The theory which fit all of those facts successfully predicted how much light was bent by gravity.

So we have very striking stylized facts based on observation. We have a theory which fits a huge amount of data. We have a prediction — then we have confirmation.

I didn’t mean to suggest that the theory simply restated the empirical regularity which was already observed. What I wrote and what I meant was that a theory which doesn’t fit a whole whole lot of facts really well has not yet amounted to anything.
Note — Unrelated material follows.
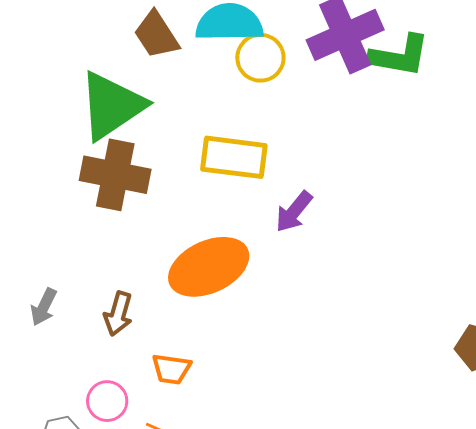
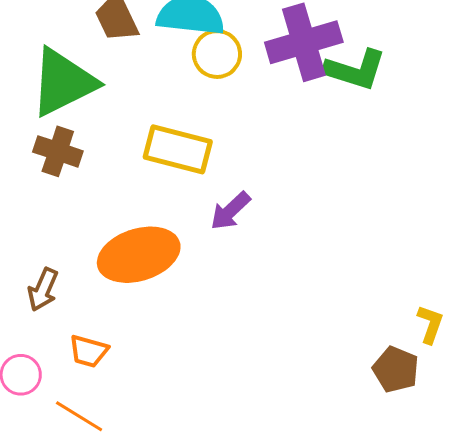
brown cross: (115, 175) -> (58, 151), size x0.7

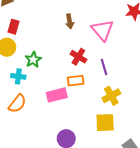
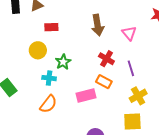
brown arrow: (70, 21) -> (98, 25), size x1.5
red rectangle: (14, 27) -> (51, 27), moved, turned 72
pink triangle: (102, 30) -> (129, 33), size x0.7
orange rectangle: (76, 81) -> (104, 82), turned 35

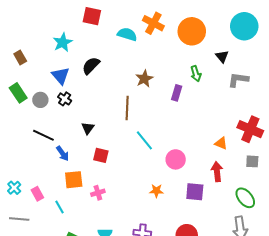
In physics a good shortcut to a theory which fits a whole lot of facts is one that gives the old theory as a special case under the conditions where the old theory fit an amazing number of facts. Thus the later theorist (Einstein) doesn’t have to deal directly with the data fit by the old theory (locations of planets) because he knows the stylized fact that, except for the precession of the perihelion of Mercury, the old theory is consistent with the data (and that anomaly depends on the assumption that the Sun is a rigid sphere and that no forces but gravity are relevanat and that there is not another planet even closer to the Sun where it would be almost impossible to see).ù

In contrasst, the prediction that there are black holes has not been confirmed empirically. It is known that there are extremely massive and dense bodies such that *according to theory* they should be black holes. However, what is actually observed is the accreation disk outside of the event horizon. The claim that there is a black hole as opposed to an extremely massive and dense object which is not a black hole because the theory is wrong is based on pure extrapolation based on the assumption that the theory is true.
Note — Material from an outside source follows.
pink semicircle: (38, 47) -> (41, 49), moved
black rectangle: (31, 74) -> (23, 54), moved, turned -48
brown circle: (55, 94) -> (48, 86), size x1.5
No empirical observation confirms the theoretical prediction that there should be black holes. The data show that there are objects massive and dense enough so that *if* the theory is true they are black holes.

My view is that theorizing is worth while once one has achieved something with atheoretic empiricism. A theory which fits the facts is worth investigating. Before we have such a theory, we can try to think of one, but we shouldn’t claim we know things are true because they are implied by the theory until it has surprising success in fitting the facts, that is, does much much better than reduced form empirical models with the same number of free parameters.

We can also follow the approach which I think is more likely to be fruitful (because unlike the start with a theory approach it has had some success in the past) and try to develope stylized facts with a descriptive approach.

I am not criticizing Newton or Einstein. I am arguing one shouldn’t try to be a Newton until there has been a Kepler. No example has yet been presented of a useful Newton without a preceding Kepler (I hope I have made clear what I mean). I do not believe that there is one.